> **FRAGMENTO DEL TEXTO**:
++++++++++++++++++++
La subversión del baile

Sorayda Peguero Isaac
23 de junio de 2018 - 06:45 a. m.

Odilión sabía distinguir entre el canto de un pájaro cautivo y uno libre. Sabía intuir la lluvia por el olor. “Viene agua”, decía, olisqueando el aire como si fuera un perro. Sabía cuál era la mejor hora de la tarde para tostar café, y de noche cerraba los ojos para poder escuchar los grillos con el oído de adentro. Cuando bailaba salsa, empezaba con un elegante punteo del pie derecho. En ese momento, la expresión de su rostro era tan arrebatadora que pocos se daban cuenta de que dibujaba una cruz en el suelo, un ritual de recordación para su pareja de baile ausente: La Cubanita.

Dice Toni Morrison que la primera generación de un pueblo oprimido es siempre silenciosa, y que la siguiente empieza a expresar su queja a través del canto. El canto y el baile fueron el primer territorio libre para los negros cautivos. Hasta hace poco, en España se usaban las expresiones “merienda de negros” y “boda de negros” para referirse a situaciones dominadas por el desorden y la bulla, comparándolas con los días de fiesta que los amos les concedían a sus esclavos en la época de las colonias.

Odilión no entendía la vida sin el baile de los domingos. Era un hombre de palabras contadas. Un sabio que resumía en frases muy cortas lo que consideraba importante. “Cuando bailo salsa no hay quien pueda conmigo, ¿tú me entiendes? Yo siento como que soy inmortal”, decía. Odilión y Mercedes –La Cubanita– se conocieron en El Camuy, un salón de baile que los sábados y domingos por la tarde recibía a empleadas de la limpieza, porteros y obreros de la construcción que trabajaban en el centro de la ciudad.
++++++++++++++++++++
> **CONSIGNA DE TRABAJO 1**: Según el texto sobre Odilión, ¿en qué salón de baile se conocieron Odilión y Mercedes?
> **CONSIGNA DE TRABAJO 2**: Devuelva del texto sobre Odilión el pasaje que va desde "Odilión no entendía" hasta "de la ciudad.", ambos incluidos.
> **CONSIGNA DE TRABAJO 3**: Explique, de acuerdo con el texto sobre Odilión, por qué pocos advertían la cruz que él dibujaba en el suelo al bailar salsa y qué significaba ese gesto.

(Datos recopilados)
++++++++++++++++++++
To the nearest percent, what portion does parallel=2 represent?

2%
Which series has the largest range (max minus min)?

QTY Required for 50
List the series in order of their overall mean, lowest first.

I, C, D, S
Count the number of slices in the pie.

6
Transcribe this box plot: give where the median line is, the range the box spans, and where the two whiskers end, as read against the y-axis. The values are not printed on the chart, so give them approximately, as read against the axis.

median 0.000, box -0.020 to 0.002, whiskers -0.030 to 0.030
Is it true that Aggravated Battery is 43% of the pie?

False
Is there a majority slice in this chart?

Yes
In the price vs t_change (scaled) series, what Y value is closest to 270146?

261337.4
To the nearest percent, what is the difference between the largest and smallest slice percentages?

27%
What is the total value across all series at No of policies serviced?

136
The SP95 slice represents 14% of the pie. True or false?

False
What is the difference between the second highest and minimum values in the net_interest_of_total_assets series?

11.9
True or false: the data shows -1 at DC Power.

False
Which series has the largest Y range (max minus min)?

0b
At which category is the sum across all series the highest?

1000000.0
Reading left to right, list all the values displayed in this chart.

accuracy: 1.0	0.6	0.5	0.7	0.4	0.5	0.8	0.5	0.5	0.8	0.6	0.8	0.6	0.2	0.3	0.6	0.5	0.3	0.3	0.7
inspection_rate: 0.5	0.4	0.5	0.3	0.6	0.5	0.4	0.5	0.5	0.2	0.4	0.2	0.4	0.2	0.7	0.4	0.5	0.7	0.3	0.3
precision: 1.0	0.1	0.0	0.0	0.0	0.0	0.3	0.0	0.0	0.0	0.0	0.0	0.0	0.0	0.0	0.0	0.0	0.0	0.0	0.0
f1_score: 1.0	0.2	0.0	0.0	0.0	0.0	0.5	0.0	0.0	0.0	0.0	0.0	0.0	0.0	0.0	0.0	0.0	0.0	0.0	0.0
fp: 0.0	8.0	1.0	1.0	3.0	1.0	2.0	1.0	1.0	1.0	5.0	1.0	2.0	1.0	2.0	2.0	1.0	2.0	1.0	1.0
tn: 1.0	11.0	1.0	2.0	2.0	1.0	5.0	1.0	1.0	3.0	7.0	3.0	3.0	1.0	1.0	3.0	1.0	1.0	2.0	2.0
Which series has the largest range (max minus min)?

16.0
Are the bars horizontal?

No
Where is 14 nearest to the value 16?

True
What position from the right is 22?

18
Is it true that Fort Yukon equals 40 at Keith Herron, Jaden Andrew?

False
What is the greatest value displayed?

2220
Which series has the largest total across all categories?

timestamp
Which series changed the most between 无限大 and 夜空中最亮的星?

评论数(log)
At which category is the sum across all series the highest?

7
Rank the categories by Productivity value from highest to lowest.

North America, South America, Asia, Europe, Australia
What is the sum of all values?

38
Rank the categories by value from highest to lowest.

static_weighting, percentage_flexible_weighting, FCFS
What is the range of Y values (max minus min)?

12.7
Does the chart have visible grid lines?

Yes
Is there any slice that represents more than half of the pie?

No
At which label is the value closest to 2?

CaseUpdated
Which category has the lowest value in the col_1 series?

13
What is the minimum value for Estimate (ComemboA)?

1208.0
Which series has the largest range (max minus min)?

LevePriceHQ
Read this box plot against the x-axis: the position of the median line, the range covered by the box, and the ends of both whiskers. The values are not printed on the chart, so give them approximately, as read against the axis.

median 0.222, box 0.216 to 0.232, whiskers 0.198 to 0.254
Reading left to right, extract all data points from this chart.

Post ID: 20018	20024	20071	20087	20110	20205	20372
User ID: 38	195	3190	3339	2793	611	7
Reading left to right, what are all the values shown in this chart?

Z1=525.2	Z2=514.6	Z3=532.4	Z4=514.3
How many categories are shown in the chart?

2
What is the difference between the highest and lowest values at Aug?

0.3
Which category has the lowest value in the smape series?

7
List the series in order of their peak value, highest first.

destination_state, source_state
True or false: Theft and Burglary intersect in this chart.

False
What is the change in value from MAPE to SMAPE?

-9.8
++++++++++++++++++++
> **RESULTADO DEL EJERCICIO 1**: En El Camuy.

> **RESULTADO DEL EJERCICIO 2**:
Odilión no entendía la vida sin el baile de los domingos. Era un hombre de palabras contadas. Un sabio que resumía en frases muy cortas lo que consideraba importante. “Cuando bailo salsa no hay quien pueda conmigo, ¿tú me entiendes? Yo siento como que soy inmortal”, decía. Odilión y Mercedes –La Cubanita– se conocieron en El Camuy, un salón de baile que los sábados y domingos por la tarde recibía a empleadas de la limpieza, porteros y obreros de la construcción que trabajaban en el centro de la ciudad.

> **RESULTADO DEL EJERCICIO 3**: Pocos lo advertían porque, en ese momento, la expresión de su rostro era tan arrebatadora que casi nadie se daba cuenta. La cruz era un ritual de recordación para su pareja de baile ausente, La Cubanita.